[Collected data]
————

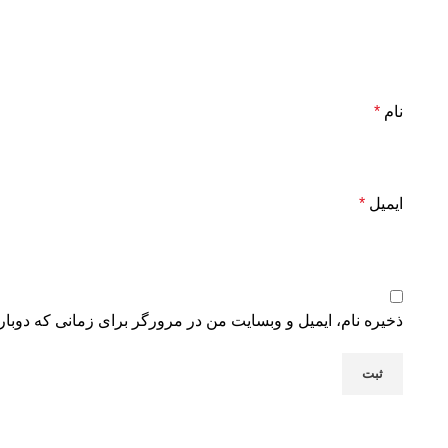
نام
*
ایمیل
*
ذخیره نام، ایمیل و وبسایت من در مرورگر برای زمانی که دوبار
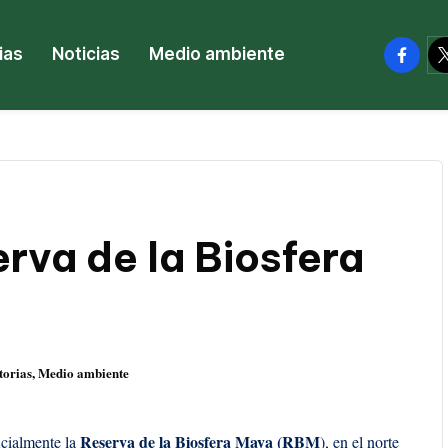
facebo
tw
ias
Noticias
Medio ambiente
rva de la Biosfera
torias
,
Medio ambiente
o
Reserva de la Biosfera Maya (RBM
icialmente la
), en el norte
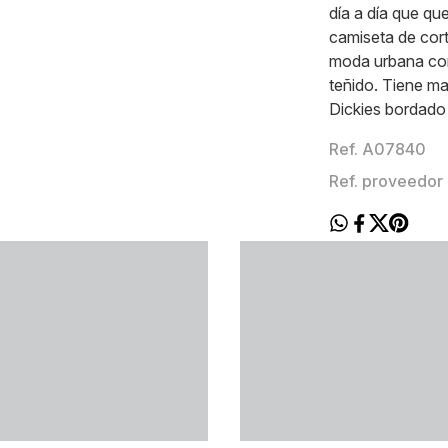
día a día que qu
camiseta de cort
moda urbana con
teñido. Tiene ma
Dickies bordado
Ref. A07840
Ref. proveedo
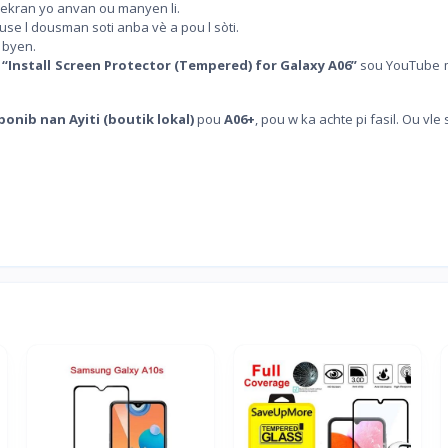
ò ekran yo anvan ou manyen li.
ouse l dousman soti anba vè a pou l sòti.
t byen.
:
“Install Screen Protector (Tempered) for Galaxy A06”
sou YouTube 
onib nan Ayiti (boutik lokal)
pou
A06+
, pou w ka achte pi fasil. Ou vle 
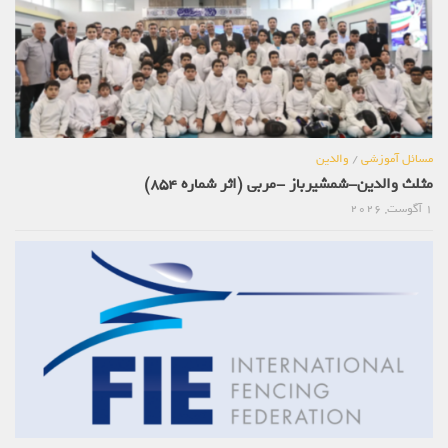
مسائل آموزشی
/
والدین
مثلث والدین-شمشیرباز -مربی (اثر شماره 854)
1 آگوست, 2026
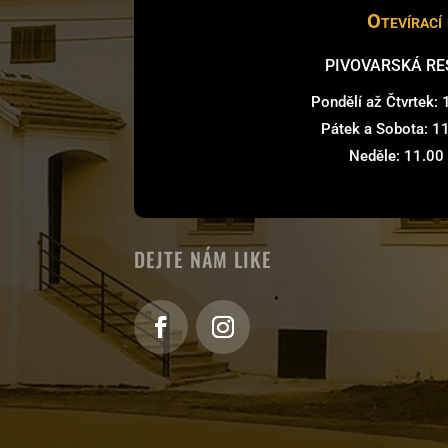
Otevírací
PIVOVARSKÁ R
Pondělí až Čtvrtek:
Pátek a Sobota: 1
Neděle: 11.00
DEJTE NÁM LIKE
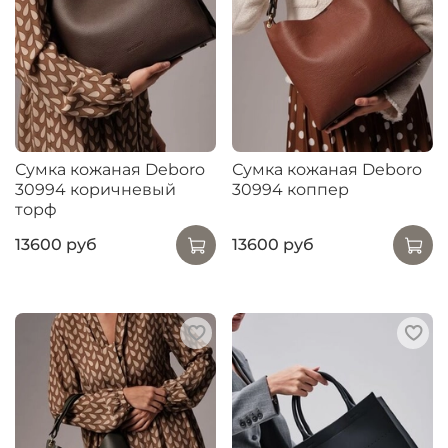
Сумка кожаная Deboro
Сумка кожаная Deboro
30994 коричневый
30994 коппер
торф
13600 руб
13600 руб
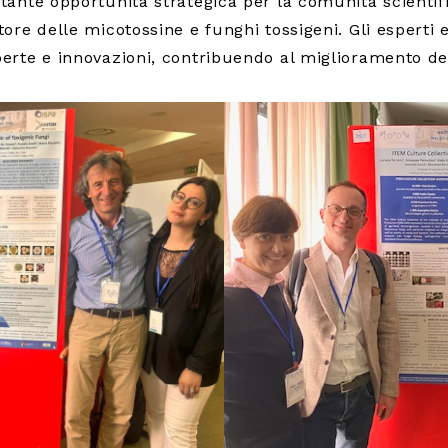
nte opportunità strategica per la comunità scientifica
re delle micotossine e funghi tossigeni. Gli esperti e 
erte e innovazioni, contribuendo al miglioramento de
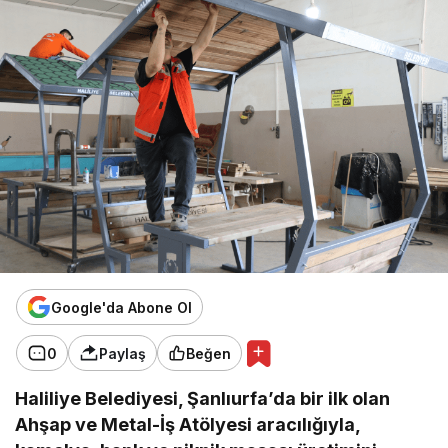
Google'da Abone Ol
0
Paylaş
Beğen
Haliliye Belediyesi, Şanlıurfa’da bir ilk olan
Ahşap ve Metal-İş Atölyesi aracılığıyla,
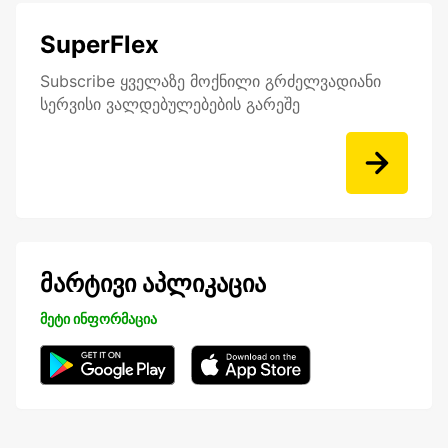
SuperFlex
Subscribe ყველაზე მოქნილი გრძელვადიანი
სერვისი ვალდებულებების გარეშე
მარტივი აპლიკაცია
მეტი ინფორმაცია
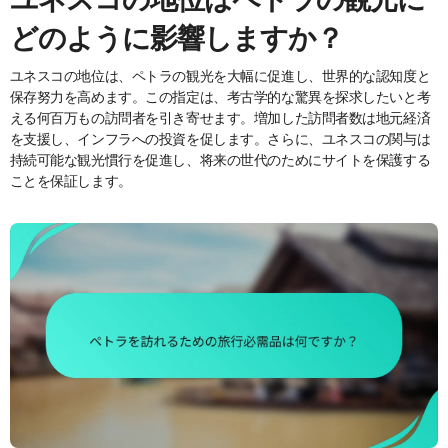
どのように影響しますか？
ユネスコの地位は、ペトラの観光を大幅に促進し、世界的な認知度と
保存努力を高めます。この指定は、考古学的な驚異を探求したいと考
える何百万もの訪問者を引き寄せます。増加した訪問者数は地元経済
を支援し、インフラへの投資を促します。さらに、ユネスコの関与は
持続可能な観光慣行を促進し、将来の世代のためにサイトを保護する
ことを保証します。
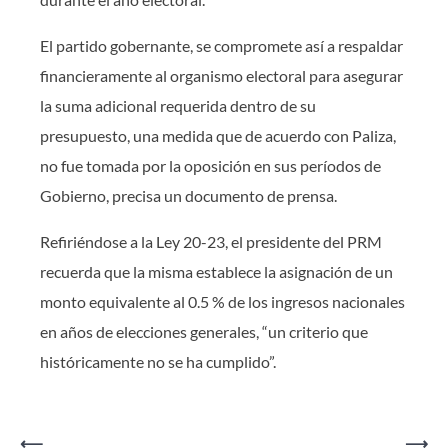
El partido gobernante, se compromete así a respaldar
financieramente al organismo electoral para asegurar
la suma adicional requerida dentro de su
presupuesto, una medida que de acuerdo con Paliza,
no fue tomada por la oposición en sus períodos de
Gobierno, precisa un documento de prensa.
Refiriéndose a la Ley 20-23, el presidente del PRM
recuerda que la misma establece la asignación de un
monto equivalente al 0.5 % de los ingresos nacionales
en años de elecciones generales, “un criterio que
históricamente no se ha cumplido”.
Navegación
⟵
⟶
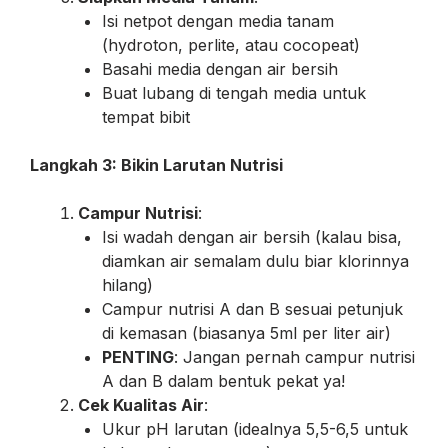
Isi netpot dengan media tanam
(hydroton, perlite, atau cocopeat)
Basahi media dengan air bersih
Buat lubang di tengah media untuk
tempat bibit
Langkah 3: Bikin Larutan Nutrisi
Campur Nutrisi
:
Isi wadah dengan air bersih (kalau bisa,
diamkan air semalam dulu biar klorinnya
hilang)
Campur nutrisi A dan B sesuai petunjuk
di kemasan (biasanya 5ml per liter air)
PENTING
: Jangan pernah campur nutrisi
A dan B dalam bentuk pekat ya!
Cek Kualitas Air
:
Ukur pH larutan (idealnya 5,5-6,5 untuk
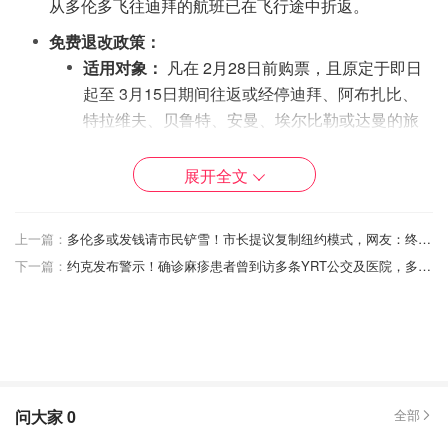
从多伦多飞往迪拜的航班已在飞行途中折返。
免费退改政策：
适用对象：
凡在 2月28日前购票，且原定于即日
起至 3月15日期间往返或经停迪拜、阿布扎比、
特拉维夫、贝鲁特、安曼、埃尔比勒或达曼的旅
客。
展开全文
改签：
可免费改签至 3月31日前的航班（视舱位
情况而定）。
上一篇：
多伦多或发钱请市民铲雪！市长提议复制纽约模式，网友：终于等到了？
退款：
受影响乘客可选择全额退款。
下一篇：
约克发布警示！确诊麻疹患者曾到访多条YRT公交及医院，多处暴露风险点公布！
2. 阿联酋航空（Emirates）
作为迪拜的主基地航空公司，阿联酋航空已暂停所有运营。
停飞时间：
所有进出迪拜的运营至少暂停至当地时间
3月2日早晨 6:00。
问大家
0
全部
处理方案：
原定于 3月5日或之前出行的乘客，可联系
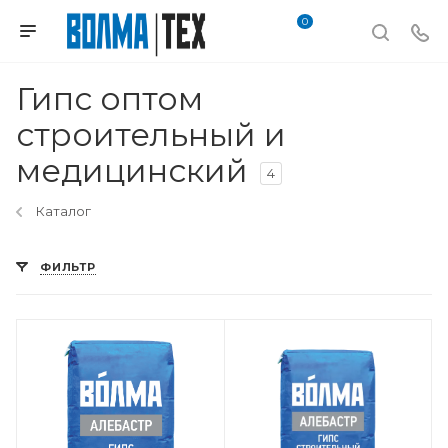
0
Гипс оптом
строительный и
медицинский
4
Каталог
ФИЛЬТР
Вес, кг
30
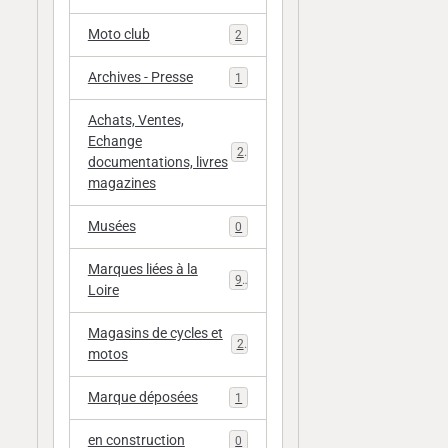
Moto club
2
Archives - Presse
1
Achats, Ventes,
Echange
20
documentations, livres
magazines
Musées
0
Marques liées à la
9
Loire
Magasins de cycles et
2
motos
Marque déposées
1
en construction
0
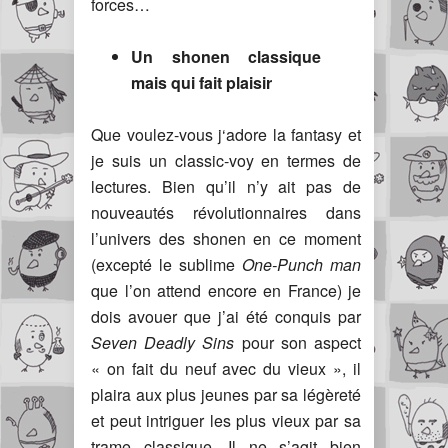
forces…
Un shonen classique
mais qui fait plaisir
Que voulez-vous j‘adore la fantasy et
je suis un classic-voy en termes de
lectures. Bien qu’il n’y ait pas de
nouveautés révolutionnaires dans
l’univers des shonen en ce moment
(excepté le sublime
One-Punch man
que l’on attend encore en France) je
dois avouer que j’ai été conquis par
Seven Deadly Sins
pour son aspect
« on fait du neuf avec du vieux », il
plaira aux plus jeunes par sa légèreté
et peut intriguer les plus vieux par sa
trame classique. Il ne s’agit bien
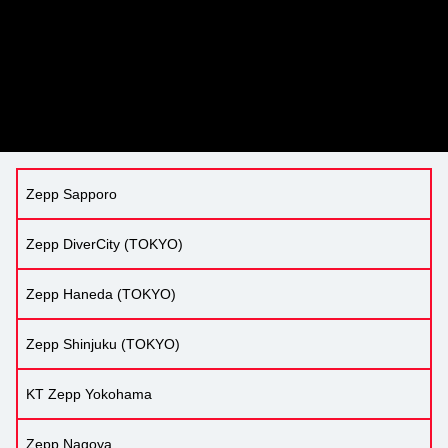
Zepp Sapporo
Zepp DiverCity (TOKYO)
Zepp Haneda (TOKYO)
Zepp Shinjuku (TOKYO)
KT Zepp Yokohama
Zepp Nagoya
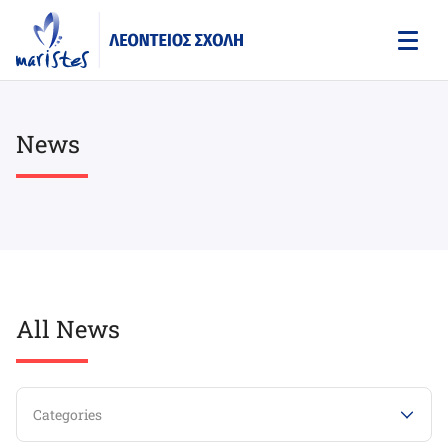
Skip
to
main
content
News
All News
Categories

————

Assigned task
Return one number, the count of lines in the records holding the word "shonen".

Finished task
2